301f Flexible Inventory Management for Crude Oil Scheduling Problem

Sourabh Gupta and Nan Zhang. Centre for Process Integration, School of Chemical Engineering and Analytical Science, The University of Manchester, P. O. BOX 88, Manchester, M60 1QD, United Kingdom

A refinery consists of crude oil operations, unit operations and product blending. In crude oil operations the refinery deals with the availability of crude oil and crude oil management, whereas product blending deals with the fluctuating market requirement of blended products.

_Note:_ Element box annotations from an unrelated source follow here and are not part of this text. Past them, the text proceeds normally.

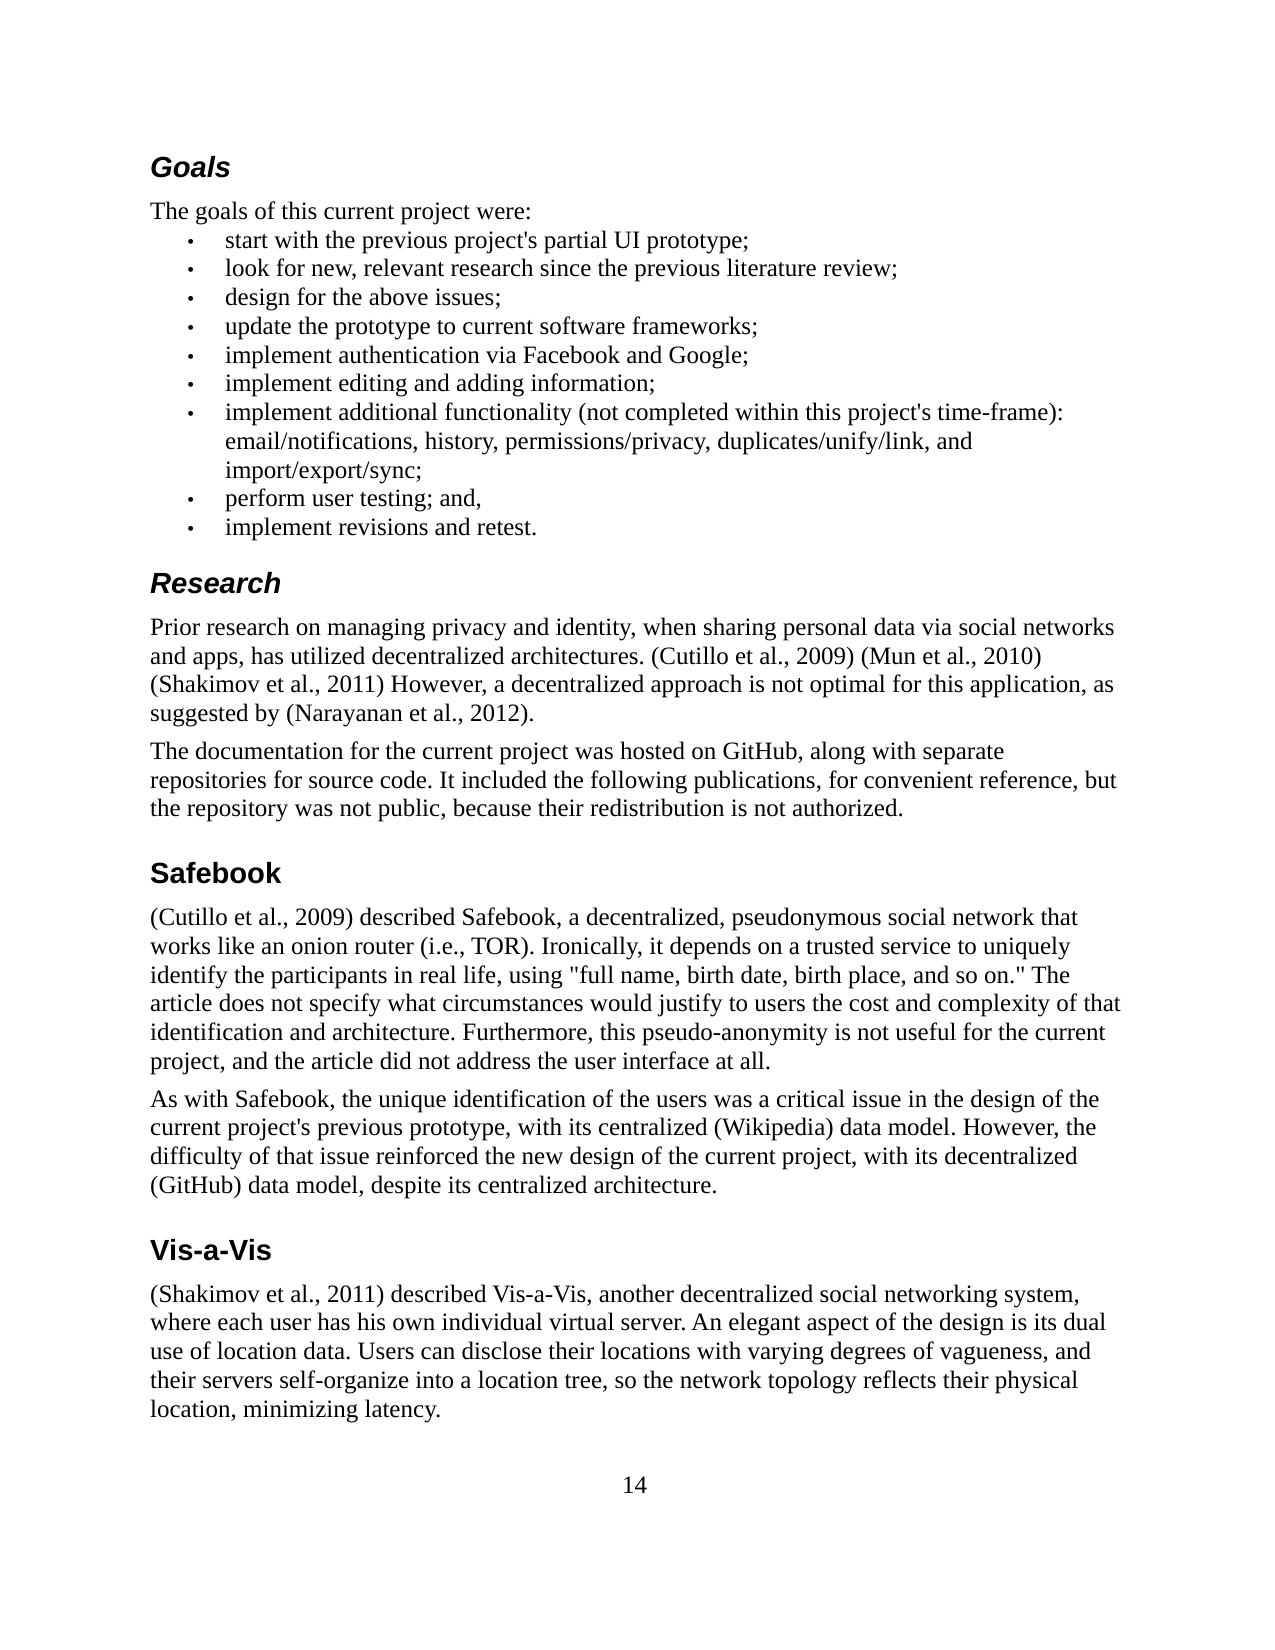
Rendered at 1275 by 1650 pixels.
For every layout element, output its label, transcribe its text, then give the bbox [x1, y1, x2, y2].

subtitle Vis-a-Vis [150, 1233, 1125, 1266]
list implement revisions and retest. [187, 512, 1125, 541]
list implement additional functionality (not completed within this project's time-frame): email/notifications, history, permissions/privacy, duplicates/unify/link, and import/export/sync; [187, 397, 1125, 483]
list perform user testing; and, [187, 483, 1125, 512]
list look for new, relevant research since the previous literature review; [187, 253, 1125, 282]
list design for the above issues; [187, 282, 1125, 311]
list implement editing and adding information; [187, 368, 1125, 397]
list start with the previous project's partial UI prototype; [187, 225, 1125, 253]
list implement authentication via Facebook and Google; [187, 340, 1125, 368]
text Prior research on managing privacy and identity, when sharing personal data via social networks and apps, has utilized decentralized architectures. (Cutillo et al., 2009) (Mun et al., 2010) (Shakimov et al., 2011) However, a decentralized approach is not optimal for this application, as suggested by (Narayanan et al., 2012). [150, 612, 1125, 727]
text (Shakimov et al., 2011) described Vis-a-Vis, another decentralized social networking system, where each user has his own individual virtual server. An elegant aspect of the design is its dual use of location data. Users can disclose their locations with varying degrees of vagueness, and their servers self-organize into a location tree, so the network topology reflects their physical location, minimizing latency. [150, 1279, 1125, 1422]
subtitle Research [150, 566, 1125, 599]
list update the prototype to current software frameworks; [187, 311, 1125, 340]
subtitle Goals [150, 150, 1125, 183]
text (Cutillo et al., 2009) described Safebook, a decentralized, pseudonymous social network that works like an onion router (i.e., TOR). Ironically, it depends on a trusted service to uniquely identify the participants in real life, using "full name, birth date, birth place, and so on." The article does not specify what circumstances would justify to users the cost and complexity of that identification and architecture. Furthermore, this pseudo-anonymity is not useful for the current project, and the article did not address the user interface at all. [150, 902, 1125, 1075]
text As with Safebook, the unique identification of the users was a critical issue in the design of the current project's previous prototype, with its centralized (Wikipedia) data model. However, the difficulty of that issue reinforced the new design of the current project, with its decentralized (GitHub) data model, despite its centralized architecture. [150, 1084, 1125, 1199]
text The documentation for the current project was hosted on GitHub, along with separate repositories for source code. It included the following publications, for convenient reference, but the repository was not public, because their redistribution is not authorized. [150, 736, 1125, 822]
text The goals of this current project were: [150, 196, 1125, 225]
subtitle Safebook [150, 856, 1125, 890]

In the whole process we can see that the information of demand flows towards the suppliers whereas the material of products flows towards the customers. However, because of volatile raw material prices, fluctuating product demands, and other changing market conditions, many parameters in a planning/scheduling model are uncertain. Moreover many times, due to unavailability of crude oil or accidents in pipelines or unlikely events, the problem becomes more difficult and in some cases infeasible. One objective for oil operations in a refinery is to optimise the cost for crude oil inventories and product inventories. The current picture of the refining industry is characterised by stiff competition, stricter environmental regulations and heavier, sourer, costly crude oils, uncertainty in crude oil prices and uncertainty in the availability of the crude oil. Therefore, to maintain the profit margins in this ever-changing market environment, refiners need to have smarter operation strategies as well as keeping the backup options on the other hand in case of uncertainties.

A novel approach for inventory management of a refinery under uncertainty of the availability of the crude oil is presented in this work. Considered problems involve the uncertainty in the crude oil availability, its transfer to storage tanks and the charging schedule for each crude oil mixture to crude distillation units. The state of the art for the scheduling problem is to solve it either by discrete-time formulation or continuous-time formulation. The existing methods using discrete-time formulation results with high computational demand due to large amount of binary variables whereas continuous-time formulation results with a lower computational demand but not able to provide global optimum solution. To calculate the expected cost of the crude oil scheduling problem under uncertainty (includes late/early arrival of crude vessels), piecewise linear approximation of loss function is applied.

A mixed integer linear/nonlinear optimisation model is developed for the inventory management problem. The proposed model incorporates the uncertainty issue in the availability of crude oil and an effective solution algorithm is developed which provides good quality solutions and also save the computational efforts. The existing methodologies available in the literature provide single point optimum solution and many times it has been found that it is not possible to go with the solution. To consider the flexibility issue we have proposed an “operating window” concept which provides a solution space instead of a single point solution and decisions can be changed dynamically to avoid losses. During the study it has been found that mixed integer linear formulation may result in the form of discrepancy in properties. To avoid the property discrepancy in the solution, an algorithm is incorporated that iteratively solves two mixed integer linear programming models and a nonlinear programming model. A case study is carried out to demonstrate the effectiveness of the developed algorithms. As our proposed approach provides an operating window so the schedule can be carried out in more ways for the same optimum cost.